MAS8404 : Statistical Learning for Data Science
- Offered for Year: 2019/20
- Module Leader(s): Dr Wentao Li
- Owning School: Mathematics, Statistics and Physics
- Teaching Location: Newcastle City Campus
|Semester 1 Credit Value:||10|
More data than ever before are being generated and stored, in a variety of fields across industry. The term “big data" has emerged in acknowledgement of the vast amounts of data now available. By applying statistical analyses to these data sets, we can start to use them to answer important questions such as (i) which are the important factors affecting the quality of an industrial process; (ii) how many different types of customer are interested in your product. Commonly the data sets that arise in industry are multivariate, comprising a large number of observations on many variables. In this module we study how we can learn from data sets of this form. There is an emphasis on hands-on application of the theory and methods throughout, with extensive use of R.

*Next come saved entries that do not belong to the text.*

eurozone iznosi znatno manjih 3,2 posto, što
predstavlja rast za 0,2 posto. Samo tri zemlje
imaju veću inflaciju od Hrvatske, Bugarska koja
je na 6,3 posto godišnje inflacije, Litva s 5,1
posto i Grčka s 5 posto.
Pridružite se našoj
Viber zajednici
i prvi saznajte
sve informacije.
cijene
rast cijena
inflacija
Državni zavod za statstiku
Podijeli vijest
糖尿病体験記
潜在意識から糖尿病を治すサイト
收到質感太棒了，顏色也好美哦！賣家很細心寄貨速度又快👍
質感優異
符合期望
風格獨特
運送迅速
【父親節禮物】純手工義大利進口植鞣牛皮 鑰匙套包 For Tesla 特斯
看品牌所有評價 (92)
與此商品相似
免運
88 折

Specifically, the module aims to equip students with the following knowledge and skills:
- To gain an overview of modern statistical approaches to learning from data.

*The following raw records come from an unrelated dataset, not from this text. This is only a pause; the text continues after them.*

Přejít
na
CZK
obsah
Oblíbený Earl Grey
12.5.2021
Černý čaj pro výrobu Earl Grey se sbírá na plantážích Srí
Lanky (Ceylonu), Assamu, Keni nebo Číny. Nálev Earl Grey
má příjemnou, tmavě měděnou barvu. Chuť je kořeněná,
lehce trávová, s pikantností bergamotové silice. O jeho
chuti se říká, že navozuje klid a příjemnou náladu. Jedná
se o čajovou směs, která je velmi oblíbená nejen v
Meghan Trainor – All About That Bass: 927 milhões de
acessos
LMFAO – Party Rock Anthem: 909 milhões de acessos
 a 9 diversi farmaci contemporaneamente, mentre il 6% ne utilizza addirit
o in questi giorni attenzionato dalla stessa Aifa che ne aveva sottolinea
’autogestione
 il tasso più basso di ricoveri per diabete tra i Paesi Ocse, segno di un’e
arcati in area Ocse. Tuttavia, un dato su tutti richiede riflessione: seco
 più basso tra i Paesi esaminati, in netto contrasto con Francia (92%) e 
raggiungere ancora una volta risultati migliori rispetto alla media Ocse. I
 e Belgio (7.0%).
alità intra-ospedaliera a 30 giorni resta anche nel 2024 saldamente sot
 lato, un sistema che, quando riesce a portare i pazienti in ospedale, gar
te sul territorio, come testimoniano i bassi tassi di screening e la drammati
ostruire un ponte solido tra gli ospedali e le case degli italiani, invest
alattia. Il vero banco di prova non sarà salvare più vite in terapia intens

- To gain experience in the application of these techniques to the analysis of large and complex data sets across a range of application areas in industry.
Outline Of Syllabus
- Linear regression, including variable selection and regularisation (ridge regression, the lasso and the elastic net)
- Classification including linear discriminant analysis and logistic regression
- Generalized linear models
- Tree-based methods, including regression trees, classification trees and random forests
- Principal components analysis
|Guided Independent Study||Assessment preparation and completion||15||1:00||15:00||Coursework exercises|
|Scheduled Learning And Teaching Activities||Lecture||9||2:00||18:00||Lectures|
|Guided Independent Study||Assessment preparation and completion||1||0:30||0:30||Oral Examination|
|Guided Independent Study||Assessment preparation and completion||5||0:30||2:30||Preparation for Oral Examination|
|Scheduled Learning And Teaching Activities||Practical||9||2:00||18:00||Practical sessions|
|Guided Independent Study||Directed research and reading||19||1:00||19:00||Background reading|
|Guided Independent Study||Project work||18||1:00||18:00||Project|
|Guided Independent Study||Independent study||9||1:00||9:00||Lecture follow-up|
Teaching Rationale And Relationship
Lectures are used for the delivery of theory and explanation of methods, illustrated with examples, and for giving general feedback on marked work. Practicals are used both for solution of problems and work requiring extensive computation and to give insight into the ideas/methods studied; they are also used to discuss the course material, identify and resolve specific queries raised by students and to allow students to receive individual feedback on marked work. Office hours provide an opportunity for more direct contact between individual students and the lecturer.
The format of resits will be determined by the Board of Examiners
|Practical/lab report||1||M||45||Up to 3 practical reports Word count: Up to 1,000 words as specified for each report.|
|Report||1||M||55||Project report Word count: Up to 1,500 words|
Zero Weighted Pass/Fail Assessments
|Oral Examination||M||A structured discussion including a software demonstration and reflection on the key learning objectives of the coursework project.|
Assessment Rationale And Relationship
Written assignments (approximately 3 pieces of work of approximately equal weight) followed by a larger piece of project work allow the students to develop their problem solving techniques, to practise the methods learnt in the module, to assess their progress and to receive feedback; the smaller pieces of work are thus formative as well as summative assessment.
The semi-structured interview facilitates a reflective discussion about how individual students have met the learning objectives of the module and how the principles of fundamental statistics are embedded in the functionality of their project work.